Ein Sachleistungsanspruch ergibt sich auch nicht aus § 33 Abs. 1 S. 1 SGB V. Nach dieser Regelung haben Versicherte Anspruch auf Versorgung mit Hilfsmitteln, die im Einzelfall erforderlich sind, um den Erfolg der Krankenbehandlung zu sichern, einer drohenden Behinderung vorzubeugen oder eine Behinderung auszugleichen, soweit die Hilfsmittel nicht als allgemeine Gebrauchsgegenstände des täglichen Lebens anzusehen oder nach § 34 SGB V ausgeschlossen sind. Eine Kopforthese ist ein Hilfsmittel im Sinne des § 33 Abs. 1 S. 1 SGB V. Sie ist jedoch untrennbar mit der Helmtherapie verbunden. Denn nur unter Berücksichtigung des eigenen theoretisch-wissenschaftlichen Konzeptes der Beeinflussung des Kopfwachstums durch eine gezielte Anwendung der Kopforthese und Anpassung derselben, kann es letztlich zum Einsatz der Kopforthese kommen. Soll ein Hilfsmittel im Rahmen der Krankenbehandlung (§ 27 Abs. 1 S. 2 Nr. 3 SGB V) deren "Erfolg sichern" (§ 33 Abs. 1 SGB V) ist seine Verwendung nicht von dem zu Grunde liegenden Behandlungskonzept und den dafür geltenden Anforderungen nach §§ 2 Abs. 1 S. 3, 12 Abs. 1 SGB V i. V. m. § 135 Abs. 1 SGB V zu trennen. Insoweit erfasst die Sperrwirkung des in § 135 Abs. 1 S. 1 SGB V begründeten Leistungsverbots mit Erlaubnisvorbehalt jegliche Maßnahme im Rahmen einer bei einem bestimmten Krankheitsbild systematisch angewandten "Methode" und demgemäß auch den Einsatz eines entsprechenden Hilfsmittels (vgl.
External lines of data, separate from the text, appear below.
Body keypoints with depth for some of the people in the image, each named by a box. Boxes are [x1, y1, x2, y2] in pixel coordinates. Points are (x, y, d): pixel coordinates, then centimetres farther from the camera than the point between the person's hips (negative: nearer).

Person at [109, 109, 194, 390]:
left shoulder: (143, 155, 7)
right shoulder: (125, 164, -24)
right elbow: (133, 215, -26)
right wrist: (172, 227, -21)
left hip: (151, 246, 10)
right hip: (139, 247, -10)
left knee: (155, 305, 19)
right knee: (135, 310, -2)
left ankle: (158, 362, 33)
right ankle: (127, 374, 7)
BSG SozR 4-2500 § 139 Nr. 4).

Die Kammer schließt sich der überwiegenden Rechtsprechung an, wonach eine Kopforthesentherapie nicht zum Leistungskatalog der gesetzlichen Krankenversicherung gehört (vgl. Landessozialgericht Berlin-Brandenburg, Urteil vom 19.10.2012, L 1 KR 140/12; Landessozialgericht Nordrhein-Westfalen, Beschluss vom 09.05.2012, L 11 KR 14/12 B ER; Landessozialgericht Niedersachsen-Bremen, Urteil vom 25.01.2012, L 1 KR 342/10; Hessisches Landessozialgericht, Urteil vom 14.09.2011, L 1 KR 178/10; andere Auffassung: Sozialgericht Dresden, Urteil vom 08.06.2011, S 15 KR 286/10; alle zitiert nach www.juris.de).

Die Kostenentscheidung beruht auf § 193 SGG.